1. Field of the Invention
The present invention relates to an optical color separation system provided in a high resolution color image pickup device, such as a still video camera or a color copier, and so forth, to prepare separate color components of an optical image of an object. The present invention also relates to a single lens reflex type of optical color separation system.
2. Description of the Related Art
In a known high resolution image pickup device, images of three primary colors, i.e., red, green and blue (R, G, B) are formed on a monochromatic recording medium, and are combined in an optical or electrical process to obtain a colored picture. In general, a known optical color separation system to prepare three primary color image components is comprised of a single prism or a plurality of prisms.
For example, an optical system disclosed in Japanese Unexamined Patent Publication No. 1-319384 is comprised of a dichroic prism and two light path forming prisms which are arranged symmetrically with respect to the optical axis of light incident upon the dichroic prism. The dichroic prism includes dichroic mirror surfaces (equivalent to dichroic mirrors) which are perpendicular to each other to reflect a red component and a blue component, respectively to separate the incident light into three primary color components R, G and B. The light path forming prisms are each provided with a total reflection surface which reflects a corresponding light component (e.g., the red or blue component) transmitted through the dichroic prism. In this optical system, a green component of the light incident upon the dichroic prism is transmitted through the two dichroic mirrors and is converged onto an image forming surface at a green image forming position thereof. The red and blue components are reflected by the respective dichroic mirrors in directions perpendicular to the optical axis of the incident light and different from one another by 180.degree. and are thereafter reflected in a direction parallel with the optical axis due to the total reflection by the light path forming prisms. The red and blue components thus reflected pass through the corresponding light path forming prisms in a direction parallel with the optical axis of the green component. Consequently, the optical path length increases, so that the red and blue components are converged onto the image forming surface at green and red image forming positions in proximity to the green image forming position, respectively.
In Japanese Unexamined Patent Publication No. 6-167603, a three primary color separation prism is comprised of a dichroic prism and two light path forming prisms integral with the dichroic prism, which have been disclosed in Japanese Unexamined Patent Publication No. 1-319384. The color separation prism is provided therein with two total reflection surfaces to realize an identical optical path length of the color components. In other words, the green component transmitted through the two dichroic mirrors is reflected by one of the total reflection surfaces in a direction perpendicular to the optical axis of the incident light and different from the directions of reflection of the red and blue components by 90.degree., and is thereafter reflected by the other total reflection surface in a direction parallel with the optical axis. As a result of an increase in the optical path length of the green component, the green, red and blue images formed on the image forming surface are not aligned along a line but are arranged in a zig-zag fashion.

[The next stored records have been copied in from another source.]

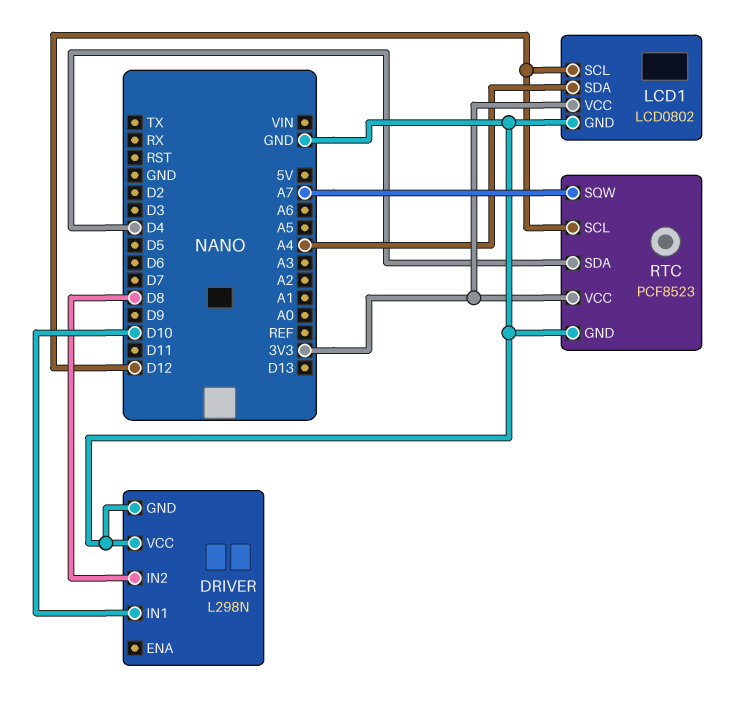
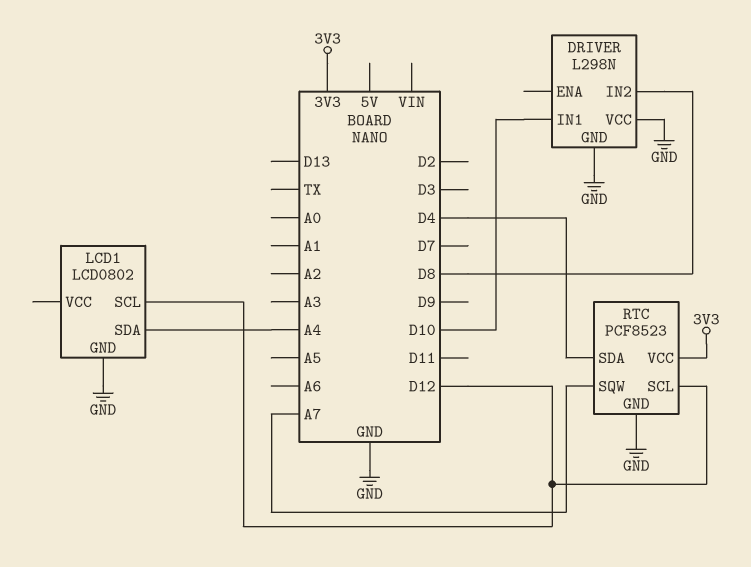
LCD1 pin VCC: 3V3 -> none

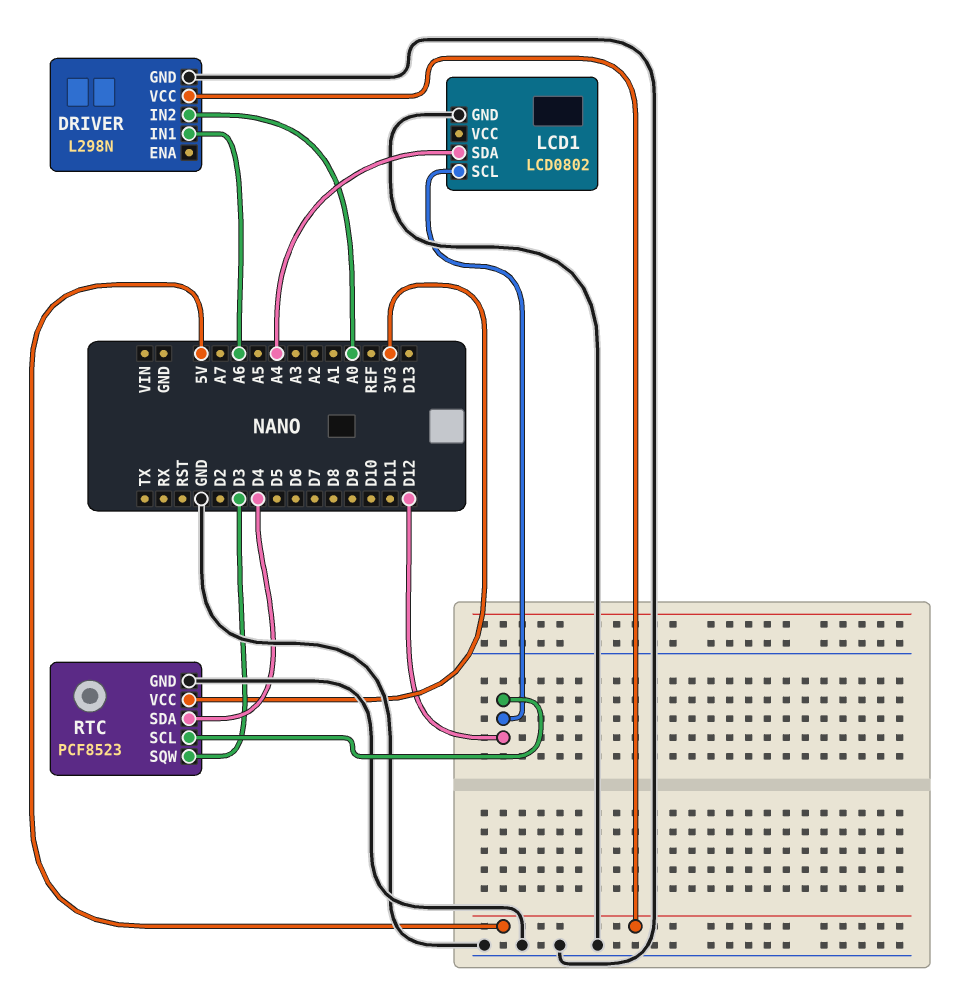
DRIVER pin IN1: D10 -> A6
DRIVER pin IN2: D8 -> A0
DRIVER pin VCC: GND -> 5V
RTC pin SQW: A7 -> D3

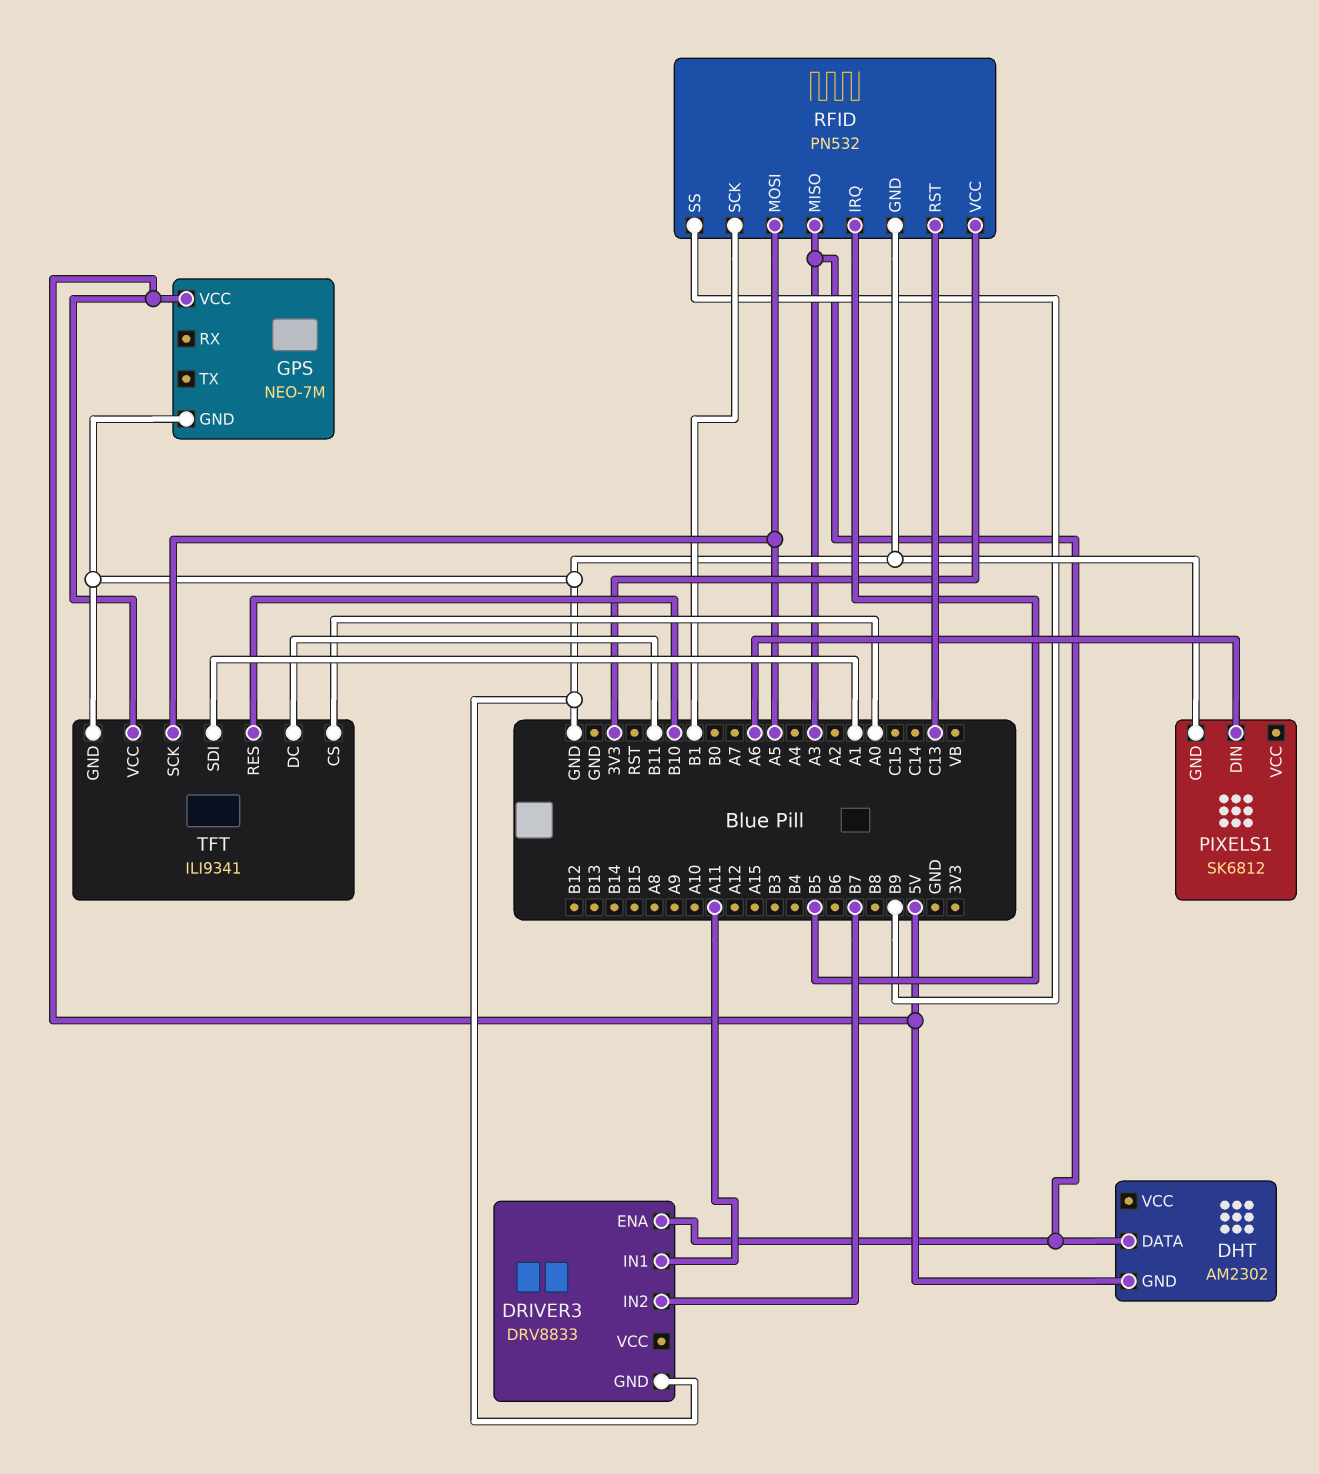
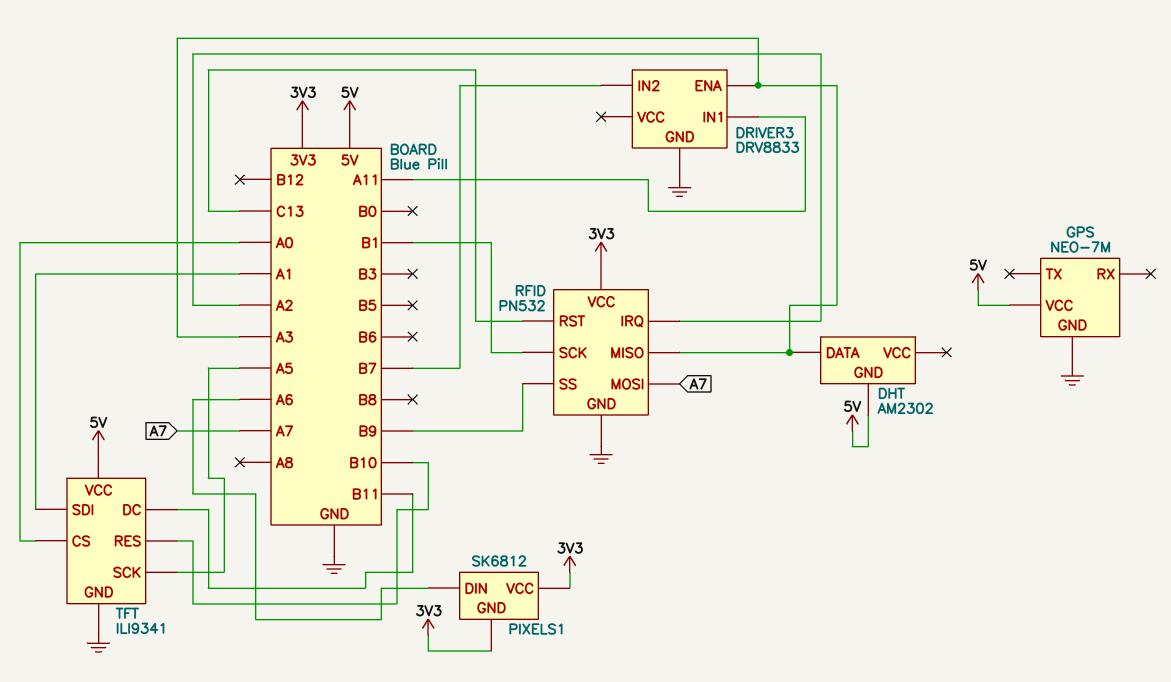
PIXELS1 pin GND: GND -> 3V3
PIXELS1 pin VCC: none -> 3V3
RFID pin IRQ: B5 -> A2
RFID pin MOSI: A5 -> A7

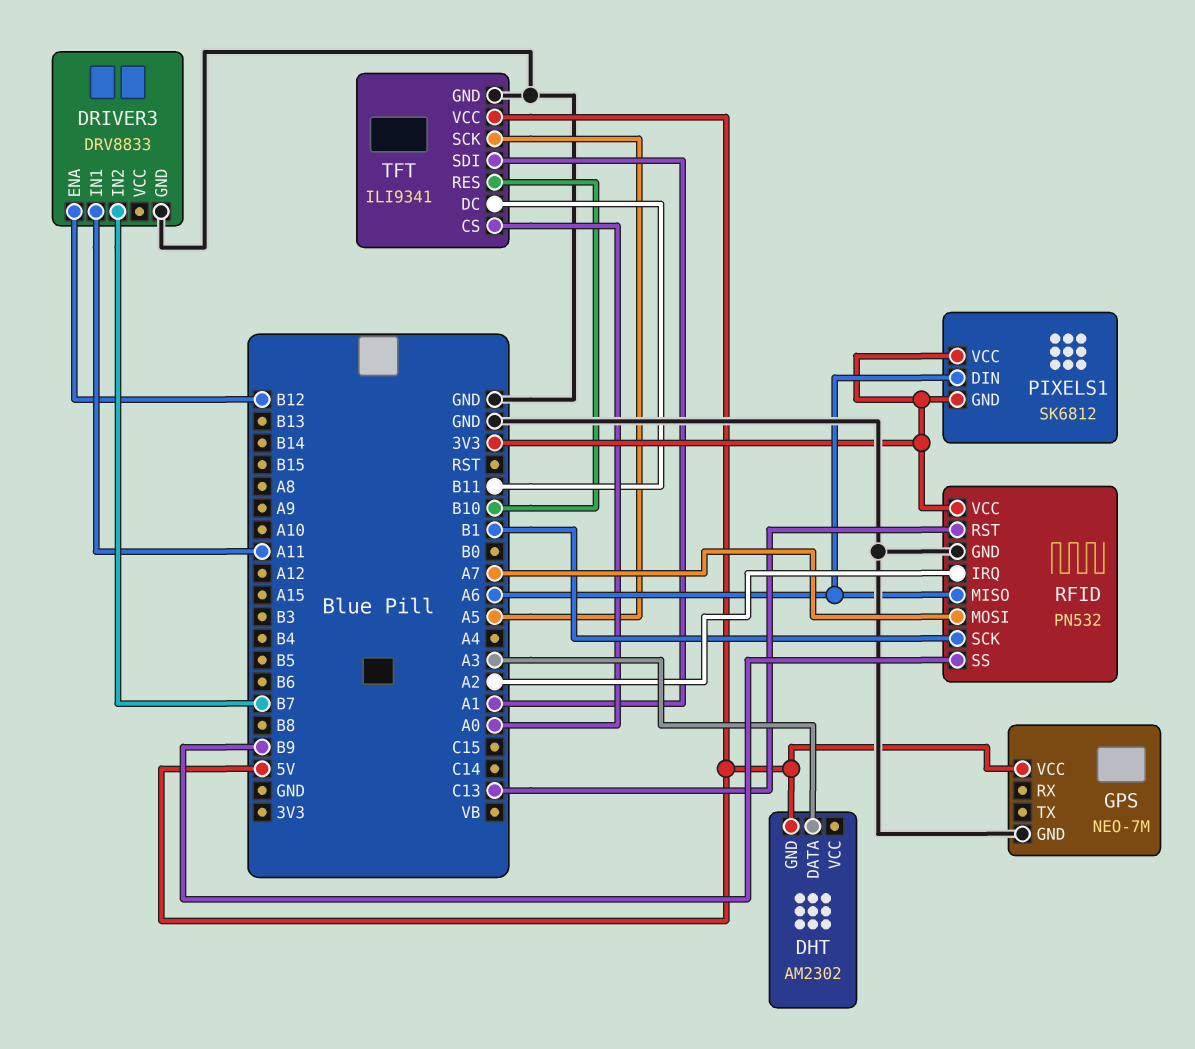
DRIVER3 pin ENA: A3 -> B12
RFID pin MISO: A3 -> A6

In the known optical system, since the optical path length within the prism is intentionally increased to adjust the optical path lengths of the color components and image forming positions thereof, the optical path length within the glass medium is increased, and the incident light is refracted. Consequently, there is a large spherical aberration caused, thus resulting in a difficulty in forming a high quality image. Moreover, if the optical path length of the green component is elongated, as in JP 6-167603 mentioned above, the green image forming position on the image forming surface is not aligned with the red image forming position or the blue image forming position, and hence, for example, the scanning operation of the image is complicated.
Also, in the conventional optical system as mentioned above, all the reflection surfaces including the dichroic mirror surface adapted to prepare separate color components and the total reflection surfaces adapted to provide the optical path for light reflected thereby are formed in the prism, the image forming positions vary depending on the machining precision of the prism. To this end, the prism must be machined at an extremely high precision, which however increases the manufacturing cost.